No outono, quando o frio chega, e a luz é mais fraca, a circulação da seiva fica lenta e as folhas caem.   
As árvores de quem as florestas são feitas fazem um trabalho importante: engolem o gás carbônico, que é venenoso, e solta o oxigênio, fundamental para a vida. Que tal; vamos então proteger as nossas árvores? A resposta é só sua. 

A FABULA  DAS TRES ARVORES 

Conta-se numa fabula teológica, que lá no exordio (à moda delas) as árvores também conversavam. O texto em apreço fala de três árvores que cresciam juntas no topo de um monte, ambas, com seus sonhos dourados. 
A primeira árvore dizia: “Eu tenho como sonho, um dia me transformar no objeto mais precioso do mundo, cheio de tesouros”. “A segunda árvore suspirou: eu quero continuar crescendo, sonhando que um dia serei transformada—numa nau a transportar Reis e Rainhas. A terceira árvore olhou para o vale e disse às suas vizinhas; “Meu alvo é pensar grande; quero ficar aqui no topo do morro e crescer tanto, que as pessoas ao olharem para mim, levantam os olhos e pense em Deus”. É este o meu sonho! Concluiu.

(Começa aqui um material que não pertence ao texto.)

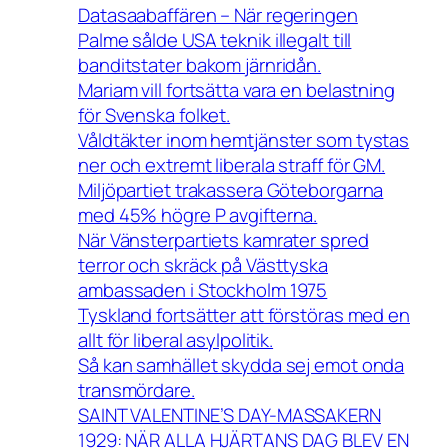
Datasaabaffären – När regeringen
Palme sålde USA teknik illegalt till
banditstater bakom järnridån.
Mariam vill fortsätta vara en belastning
för Svenska folket.
Våldtäkter inom hemtjänster som tystas
ner och extremt liberala straff för GM.
Miljöpartiet trakassera Göteborgarna
med 45% högre P avgifterna.
När Vänsterpartiets kamrater spred
terror och skräck på Västtyska
ambassaden i Stockholm 1975
Tyskland fortsätter att förstöras med en
allt för liberal asylpolitik.
Så kan samhället skydda sej emot onda
transmördare.
SAINT VALENTINE’S DAY-MASSAKERN
1929: NÄR ALLA HJÄRTANS DAG BLEV EN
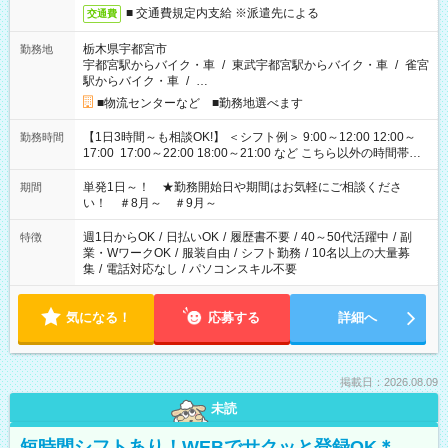
■ 交通費規定内支給 ※派遣先による
交通費
栃木県宇都宮市
勤務地
宇都宮駅からバイク・車
/
東武宇都宮駅からバイク・車
/
雀宮
駅からバイク・車
/
…
■物流センターなど ■勤務地選べます
【1日3時間～も相談OK!】 ＜シフト例＞ 9:00～12:00 12:00～
勤務時間
17:00 17:00～22:00 18:00～21:00 など こちら以外の時間帯も
お気軽にご相談ください！
単発1日～！ ★勤務開始日や期間はお気軽にご相談くださ
期間
い！ ＃8月～ ＃9月～
週1日からOK
/
日払いOK
/
履歴書不要
/
40～50代活躍中
/
副
特徴
業・WワークOK
/
服装自由
/
シフト勤務
/
10名以上の大量募
集
/
電話対応なし
/
パソコンスキル不要
気になる！
応募する
詳細へ
掲載日：2026.08.09
未読
短時間シフトあり！WEBでサクッと登録OK＊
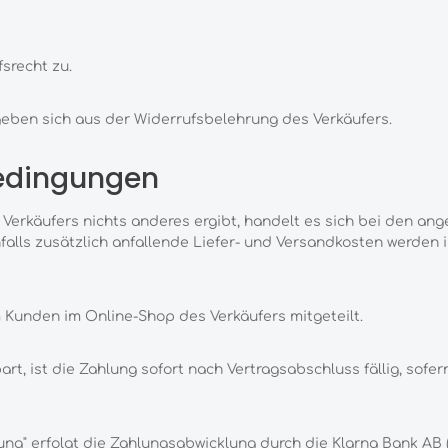
srecht zu.
eben sich aus der Widerrufsbelehrung des Verkäufers.
bedingungen
Verkäufers nichts anderes ergibt, handelt es sich bei den an
alls zusätzlich anfallende Liefer- und Versandkosten werden 
Kunden im Online-Shop des Verkäufers mitgeteilt.
t, ist die Zahlung sofort nach Vertragsabschluss fällig, sofer
ng" erfolgt die Zahlungsabwicklung durch die Klarna Bank AB 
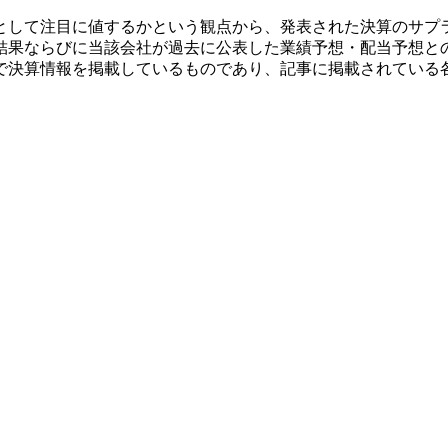
として注目に値するかという観点から、発表された決算のサプ
結果ならびに当該会社が過去に公表した業績予想・配当予想と
で決算情報を掲載しているものであり、記事に掲載されている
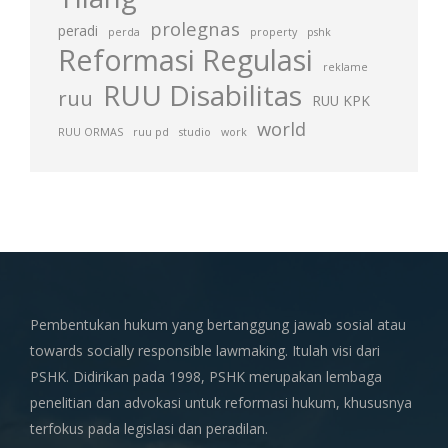
prolegnas
peradi
perda
property
pshk
Reformasi Regulasi
reklame
RUU Disabilitas
ruu
RUU KPK
world
RUU ORMAS
ruu pd
studio
work
Pembentukan hukum yang bertanggung jawab sosial atau
towards socially responsible lawmaking. Itulah visi dari
PSHK. Didirikan pada 1998, PSHK merupakan lembaga
penelitian dan advokasi untuk reformasi hukum, khususnya
terfokus pada legislasi dan peradilan.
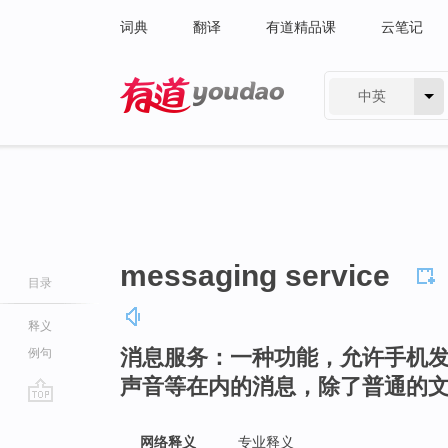
词典
翻译
有道精品课
云笔记
中英
有道 - 网易旗下搜索
messaging service
目录
释义
消息服务：一种功能，允许手机
例句
声音等在内的消息，除了普通的
go
top
网络释义
专业释义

Dezenas de anos se passaram e, na condição de um lenho morto, veja o que acontecia com a primeira árvore, sua madeira  fora vendida para um confinamento onde se transformou em coxos cobertos de feno a alimentar animais. A segunda árvore também foi abatida; e a sua madeira foi empregada na construção de pequenos barcos de pesca carregando pessoas e peixes todos os dias. E por sua vez a terceira árvore também não foi poupada pelo machado, onde as suas grossas vigas, foram abastecer um mercado de madeiras de lei. Mas, nenhum daqueles lenhadores que abateram as três árvores, se importaram em ouvir ou entender os sonhos delas. Que pena! Agora, desiludidas e tristes, as três consortes perguntam entre si, por que isto nos aconteceu? Será que nossos sonhos morreram? Lamentavam!

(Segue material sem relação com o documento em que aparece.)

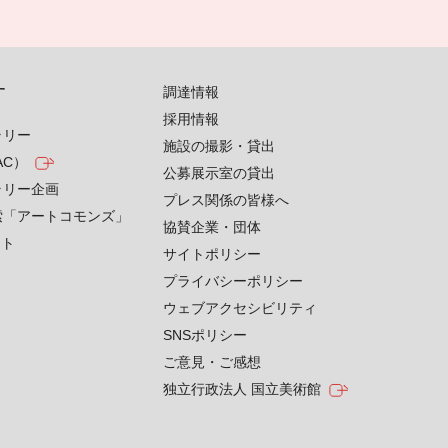
す
調達情報
採用情報
ラリー
施設の撮影・貸出
AC）
公募展示室の貸出
ラリー企画
プレス関係の皆様へ
索「アートコモンズ」
協賛企業・団体
クト
サイトポリシー
プライバシーポリシー
ウェブアクセシビリティ
SNSポリシー
ご意見・ご感想
独立行政法人 国立美術館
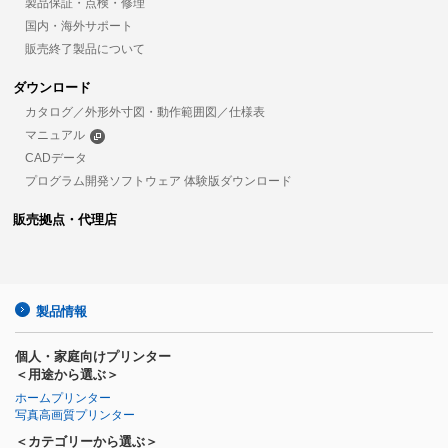
製品保証・点検・修理
国内・海外サポート
販売終了製品について
ダウンロード
カタログ／外形外寸図・動作範囲図／仕様表
マニュアル
CADデータ
プログラム開発ソフトウェア 体験版ダウンロード
販売拠点・代理店
製品情報
個人・家庭向けプリンター
＜用途から選ぶ＞
ホームプリンター
写真高画質プリンター
＜カテゴリーから選ぶ＞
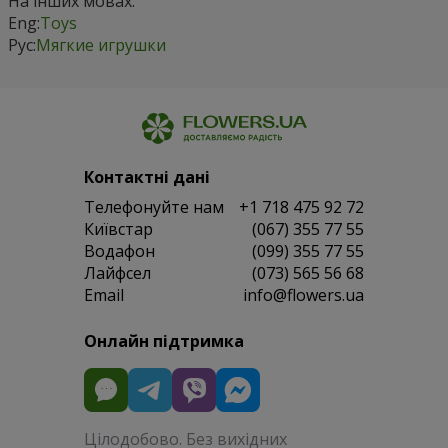
На інших мовах:
Eng:
Toys
Рус:
Мягкие игрушки
Контактні дані
Телефонуйте нам
+1 718 475 92 72
Київстар
(067) 355 77 55
Водафон
(099) 355 77 55
Лайфсел
(073) 565 56 68
Email
info@flowers.ua
Онлайн підтримка
Цілодобово. Без вихідних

Mas, numa bela noite, cheia de lua e de um céu estrelado, uma jovem mulher colocou seu bebê recém-nascido, naquele coxo de animais. E, de repente, a primeira árvore concluiu que guardava o maior tesouro do mundo. A saber: o menino Jesus. A segunda árvore acabou transportando um Homem que terminou dormindo no barco, mas quando a tempestade quase o afundou, o Homem levantou-se e disse: “Paz” E num relance, a segunda árvore entendeu que estava transportando o Rei dos Céus e da Terra.

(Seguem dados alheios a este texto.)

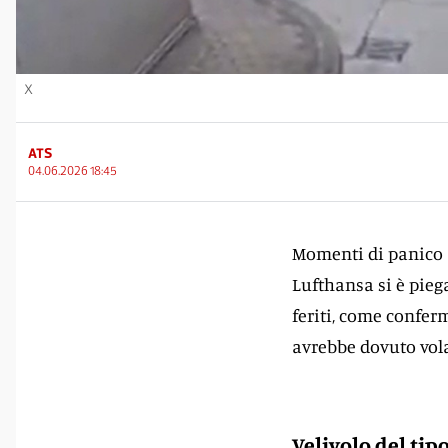
X
ATS
04.06.2026 18:45
Momenti di panico al
Lufthansa si è pieg
feriti, come confer
avrebbe dovuto vola
Velivolo del tip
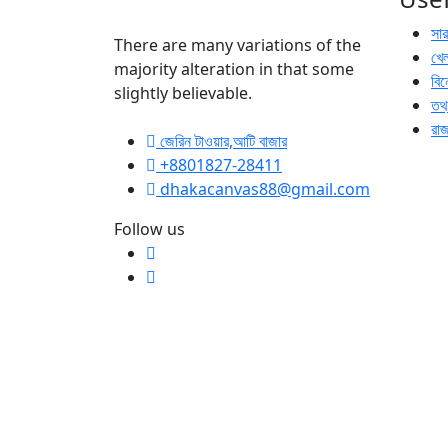
সা
There are many variations of the
খেল
majority alteration in that some
বি
slightly believable.
তথ্
রা
জেরিন টাওয়ার,আটি বাজার
+8801827-28411
dhakacanvas88@gmail.com
Follow us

Tempos mais tarde, numa sexta-feira num dia sangrento, a terceira árvore espantou-se, quando suas vigas de cerne foram unidas em forma de cruz, que apenas servia para pregar um Homem inocente que nela morria pendurado. A terceira árvore se sentiu horrível e cruel! Mas, no domingo seguinte, com a ressurreição deste Homem, o mundo vibrou de alegria pelo fato de saber que agora a humanidade fora salva, e sempre se lembraria de Deus e de seu Filho, ao olhar para a cruz. As três árvores haviam tido sonhos e desejos, mas, sua realização foi mil vezes maior do que haviam imaginado.